Awal Mula Perkembangan Filsafat Islam

Sejarah Filsafat Islam
Telah disebutkan sebelumnya bahwa ilmu filsafat islam berkembang dari adaptasi ilmu filsafat bangsa Yunani yang berasal dari benua Eropa. Timbulnya ilmu filsafat islam juga tidak jauh berkaitan dengan perkembangan islam di Eropa tersebut. (baca perkembangan islam di inggris dan islam di  Amerika)


Awal Mula Perkembangan Filsafat

Sejarah filsafat islam dimulai ketika Raja Iskandar Zulkarnain melakukan ekspansi militer ke beberapa Negara dibenua Eropa dan Afrika dan termasuk menguasai kota Iskandariah di Mesir. Dikota tersebut yakni sekitar abad ke 3 Masehi, Raja Ptolomeus di Mesir membangun Universitas Iskandaria dan dari situlah para ilmuwan barat memperkenalkan ilmu filsafat termasuk diantaranya para cendekiawan atau pemikir dari Yunani. Selanjutnya budaya bangsa Yunani tersebut mulai mengalami perbaduan dengan budaya baru bangsa Arab dan kemudian dikenallah ilmu filsafat dalam islam.

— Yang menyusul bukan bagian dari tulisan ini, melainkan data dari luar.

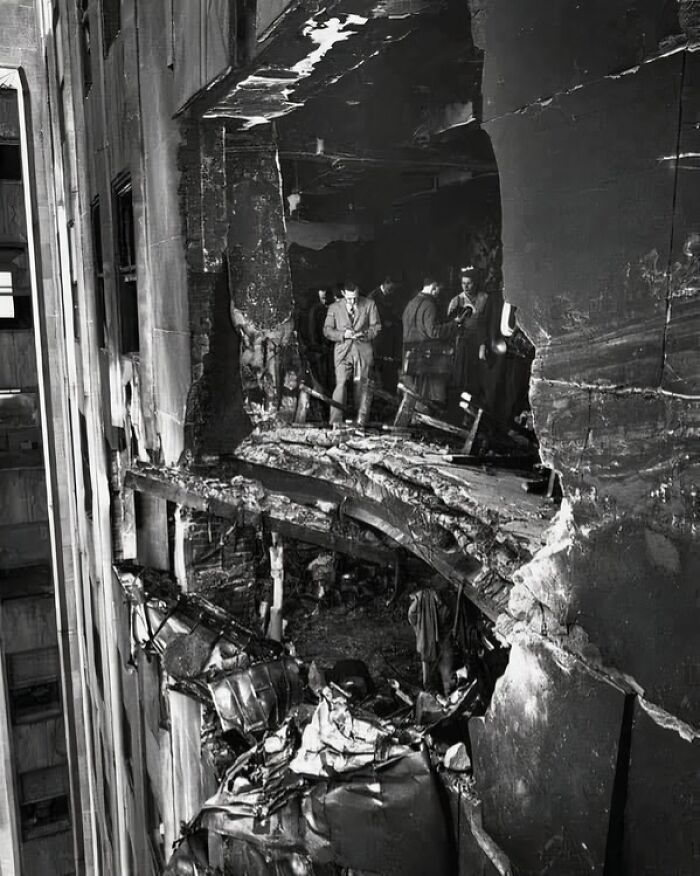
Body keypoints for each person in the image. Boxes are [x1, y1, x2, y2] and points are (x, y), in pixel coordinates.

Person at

Perkembangan Filsafat Dikota Harran
Selain kota Iskandariyah, pengarut budaya falsafah bangsa barat juga berkembang dikota Harran yang terletak disebelah utara negeri Syiria atau yang saat itu dikenal dengan sebutan Syam. Kota Harran tersebut kemudian jatuh ketangan bangsa Arab dan selanjutnya menjadi lebih terbuka dengan falsafah dan kebudayaan bangsa barat khususnya bangsa Yunani. Ilmu pengetahuan dan falsafah saat itu kemudian banyak diterjemahkan kedalam bahasa Arab sehingga bangsa Arab dapat dengan mudah mempelajarinya. (baca jazirah islam dan  perkembangan islam abad pertengahan)

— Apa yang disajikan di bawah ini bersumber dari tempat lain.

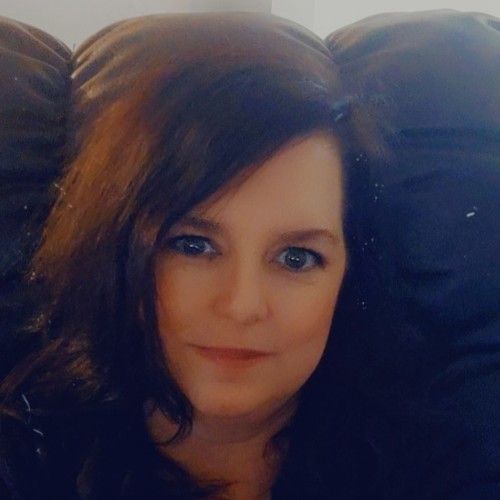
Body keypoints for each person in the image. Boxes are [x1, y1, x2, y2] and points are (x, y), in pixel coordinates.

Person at [0, 13, 380, 500]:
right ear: (117, 247)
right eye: (193, 246)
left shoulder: (426, 458)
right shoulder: (25, 458)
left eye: (296, 258)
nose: (242, 305)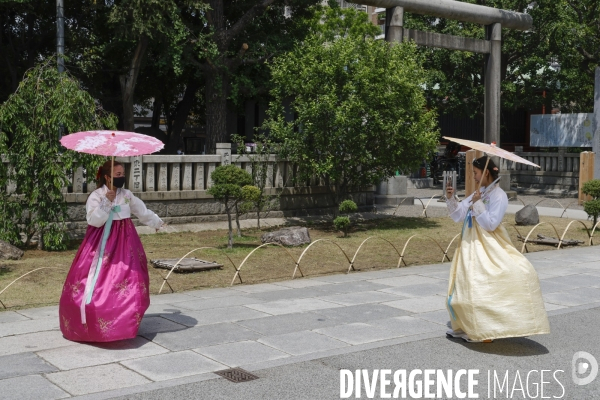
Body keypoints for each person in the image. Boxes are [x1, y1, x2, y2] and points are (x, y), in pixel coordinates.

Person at [444, 156, 550, 343]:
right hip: (470, 244)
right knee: (464, 282)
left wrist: (477, 204)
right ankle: (465, 324)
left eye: (476, 173)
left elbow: (491, 224)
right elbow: (459, 214)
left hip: (488, 245)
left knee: (482, 283)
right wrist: (451, 198)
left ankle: (484, 328)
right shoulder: (480, 192)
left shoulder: (499, 195)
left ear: (485, 172)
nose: (474, 177)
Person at [59, 160, 164, 342]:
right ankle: (94, 322)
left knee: (130, 279)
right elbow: (94, 220)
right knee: (97, 280)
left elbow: (142, 211)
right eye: (117, 175)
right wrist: (106, 202)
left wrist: (157, 222)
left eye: (122, 174)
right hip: (101, 242)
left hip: (126, 242)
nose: (121, 177)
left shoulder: (126, 195)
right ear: (107, 177)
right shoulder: (97, 196)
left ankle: (125, 323)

Perkembangan Filsafat Di Baghdad
Baghdad, ibukota Negara Iraq juga merupakan salah satu pusat perkembangan ilmu filsafat pada jaman dahulu. Setelah Baghdad mengalami perkembangan pesat, pusat studi ilmu dan filsafat berpindah dari Harran ke Baghdad dan selanjutnya para ahli yang menguasai filsafat juga turut berpindah ke kota tersebut.

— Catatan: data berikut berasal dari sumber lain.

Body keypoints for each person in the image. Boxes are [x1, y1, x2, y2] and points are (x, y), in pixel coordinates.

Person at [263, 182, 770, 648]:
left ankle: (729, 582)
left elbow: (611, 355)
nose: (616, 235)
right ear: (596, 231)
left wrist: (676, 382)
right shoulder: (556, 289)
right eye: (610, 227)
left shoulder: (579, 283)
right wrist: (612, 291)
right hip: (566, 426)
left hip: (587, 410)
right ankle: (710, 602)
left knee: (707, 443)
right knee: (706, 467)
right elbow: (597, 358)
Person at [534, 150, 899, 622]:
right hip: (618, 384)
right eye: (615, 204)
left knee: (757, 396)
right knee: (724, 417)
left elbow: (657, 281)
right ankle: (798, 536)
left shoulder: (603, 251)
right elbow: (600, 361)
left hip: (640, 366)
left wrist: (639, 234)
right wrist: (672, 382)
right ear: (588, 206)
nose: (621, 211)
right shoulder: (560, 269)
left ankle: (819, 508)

Sebut saja penerjemah terkenal ilmu filsafat dari kalangan bangsa Arab yang terkenal yakni Tsabit bin Qurrah dan juga Qista bin Luca. Kemajuan pesat ilmu filsafat saat itu memang didukung oleh para guru dan penterjemah sehingga tidak hanya kota dan kebudayaannya saja yang berkembang, dizaman itu juga lahirlah sosok penikir islam yakni Al Farabi dan Al Kindi.